Segundo o Bispo de Setúbal, esta foi “a primeira evidência do Natal, que ecoa nos cânticos, e é suposto espelhar-se nas luzes e presentes e nas festas e celebrações religiosas”. “Cuidar é o verbo que se tem escutado constantemente neste ano marcado pela pandemia: desde o cuidar do ambiente familiar, do relacionamento social, de trabalho e de estudo, ao cuidado dos mais frágeis nos lares de idosos, hospitais e “cuidados intensivos”. Damo-nos conta de que, quanto mais difícil é a crise em que nos encontramos, mais falta faz acolher, cuidar e acarinhar, para que o frágil ganhe forças, o isolado tenha amigos, o deprimido se levante com esperança e os que passaram pela morte vejam a luz”.

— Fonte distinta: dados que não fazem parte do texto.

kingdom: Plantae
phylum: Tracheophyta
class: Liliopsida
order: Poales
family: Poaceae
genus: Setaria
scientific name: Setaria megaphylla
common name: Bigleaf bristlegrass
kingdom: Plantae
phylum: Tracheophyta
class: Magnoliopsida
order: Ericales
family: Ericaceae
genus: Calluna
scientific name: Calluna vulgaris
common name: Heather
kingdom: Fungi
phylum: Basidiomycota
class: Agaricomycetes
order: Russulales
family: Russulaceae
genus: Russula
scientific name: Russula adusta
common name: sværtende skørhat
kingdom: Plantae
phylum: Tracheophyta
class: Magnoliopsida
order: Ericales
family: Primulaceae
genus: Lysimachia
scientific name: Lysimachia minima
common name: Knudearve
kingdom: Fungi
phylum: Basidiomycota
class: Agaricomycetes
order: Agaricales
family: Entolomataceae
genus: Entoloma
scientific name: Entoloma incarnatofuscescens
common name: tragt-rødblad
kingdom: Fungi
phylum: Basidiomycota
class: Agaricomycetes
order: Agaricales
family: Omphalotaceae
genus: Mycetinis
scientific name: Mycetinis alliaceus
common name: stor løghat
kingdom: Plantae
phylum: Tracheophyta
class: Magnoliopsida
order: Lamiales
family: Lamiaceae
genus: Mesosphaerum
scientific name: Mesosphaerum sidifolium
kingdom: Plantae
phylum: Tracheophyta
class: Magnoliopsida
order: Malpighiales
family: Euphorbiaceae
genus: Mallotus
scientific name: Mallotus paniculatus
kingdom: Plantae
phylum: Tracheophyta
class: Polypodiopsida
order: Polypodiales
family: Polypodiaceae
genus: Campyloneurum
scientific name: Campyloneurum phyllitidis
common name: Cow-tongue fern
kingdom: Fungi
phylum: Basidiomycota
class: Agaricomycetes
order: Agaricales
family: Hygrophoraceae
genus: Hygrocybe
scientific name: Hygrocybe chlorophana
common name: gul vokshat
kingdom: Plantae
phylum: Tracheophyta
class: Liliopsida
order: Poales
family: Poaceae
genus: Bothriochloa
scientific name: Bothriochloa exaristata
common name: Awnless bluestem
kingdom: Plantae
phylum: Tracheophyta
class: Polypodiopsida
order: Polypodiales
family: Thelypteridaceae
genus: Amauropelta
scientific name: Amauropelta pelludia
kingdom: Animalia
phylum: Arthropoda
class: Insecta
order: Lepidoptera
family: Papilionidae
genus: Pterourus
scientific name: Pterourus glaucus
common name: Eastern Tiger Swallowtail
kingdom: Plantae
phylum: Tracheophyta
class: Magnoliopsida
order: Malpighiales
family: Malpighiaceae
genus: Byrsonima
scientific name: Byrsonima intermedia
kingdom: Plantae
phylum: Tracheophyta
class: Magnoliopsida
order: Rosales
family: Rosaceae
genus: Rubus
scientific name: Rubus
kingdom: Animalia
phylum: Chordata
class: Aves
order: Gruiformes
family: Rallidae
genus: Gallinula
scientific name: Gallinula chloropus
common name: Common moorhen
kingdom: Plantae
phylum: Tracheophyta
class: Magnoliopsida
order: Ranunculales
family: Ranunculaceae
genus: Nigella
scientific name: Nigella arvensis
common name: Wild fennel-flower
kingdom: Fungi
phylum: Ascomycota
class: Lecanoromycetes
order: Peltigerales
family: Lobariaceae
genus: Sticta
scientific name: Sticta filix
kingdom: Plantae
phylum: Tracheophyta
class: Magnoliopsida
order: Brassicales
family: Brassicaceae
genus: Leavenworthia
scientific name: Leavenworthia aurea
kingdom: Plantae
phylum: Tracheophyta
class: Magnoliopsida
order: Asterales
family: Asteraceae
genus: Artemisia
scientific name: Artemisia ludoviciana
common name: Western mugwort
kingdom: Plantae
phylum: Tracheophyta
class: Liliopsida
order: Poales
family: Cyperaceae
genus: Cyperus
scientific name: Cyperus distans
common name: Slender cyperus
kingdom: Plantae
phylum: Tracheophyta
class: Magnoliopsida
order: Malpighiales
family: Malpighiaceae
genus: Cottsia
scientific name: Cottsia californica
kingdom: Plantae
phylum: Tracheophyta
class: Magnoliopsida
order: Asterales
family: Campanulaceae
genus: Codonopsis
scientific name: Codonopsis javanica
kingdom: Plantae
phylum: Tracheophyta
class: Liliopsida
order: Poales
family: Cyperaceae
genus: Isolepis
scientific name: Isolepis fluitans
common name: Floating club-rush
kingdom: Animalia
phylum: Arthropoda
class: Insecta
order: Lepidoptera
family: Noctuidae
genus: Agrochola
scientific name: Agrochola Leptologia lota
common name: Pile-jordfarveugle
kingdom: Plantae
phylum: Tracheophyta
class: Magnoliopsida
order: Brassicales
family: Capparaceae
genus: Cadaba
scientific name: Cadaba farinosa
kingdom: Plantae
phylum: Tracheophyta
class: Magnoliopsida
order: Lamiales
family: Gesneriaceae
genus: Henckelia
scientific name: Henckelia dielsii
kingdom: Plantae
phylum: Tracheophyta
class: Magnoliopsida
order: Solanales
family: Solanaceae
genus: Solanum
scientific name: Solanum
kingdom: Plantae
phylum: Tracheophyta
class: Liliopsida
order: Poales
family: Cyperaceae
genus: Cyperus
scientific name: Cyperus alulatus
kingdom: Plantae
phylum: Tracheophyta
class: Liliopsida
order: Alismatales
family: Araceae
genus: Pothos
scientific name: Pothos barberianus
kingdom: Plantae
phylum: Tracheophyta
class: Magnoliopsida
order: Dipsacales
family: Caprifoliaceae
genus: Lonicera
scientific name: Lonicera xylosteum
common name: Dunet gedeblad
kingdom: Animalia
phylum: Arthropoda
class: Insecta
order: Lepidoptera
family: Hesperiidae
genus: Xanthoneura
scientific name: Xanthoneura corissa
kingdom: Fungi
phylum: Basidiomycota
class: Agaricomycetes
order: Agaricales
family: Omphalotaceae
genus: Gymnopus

Para o presidente da Conferência Episcopal Portuguesa, “sem carinho solícito e determinado, a vida não é viável”. “Por isso, bem hajam todos os que fazem Natal na alegria das suas famílias e na partilha para que a ninguém falte um sinal de alegria e de festa, no serviço samaritano dos hospitais, dos lares e serviços à comunidade, na tenacidade dos pais que lutam e emigram para fugir a perseguições e guerras e na solidariedade dos que os acolhem e amparam, acendendo luzes de esperança de futuro num mundo mais fraterno e capaz de cuidar de todos. Cuidemos uns dos outros, para que haja luz de Natal e ninguém fique para trás, nas trevas e crises do mundo”.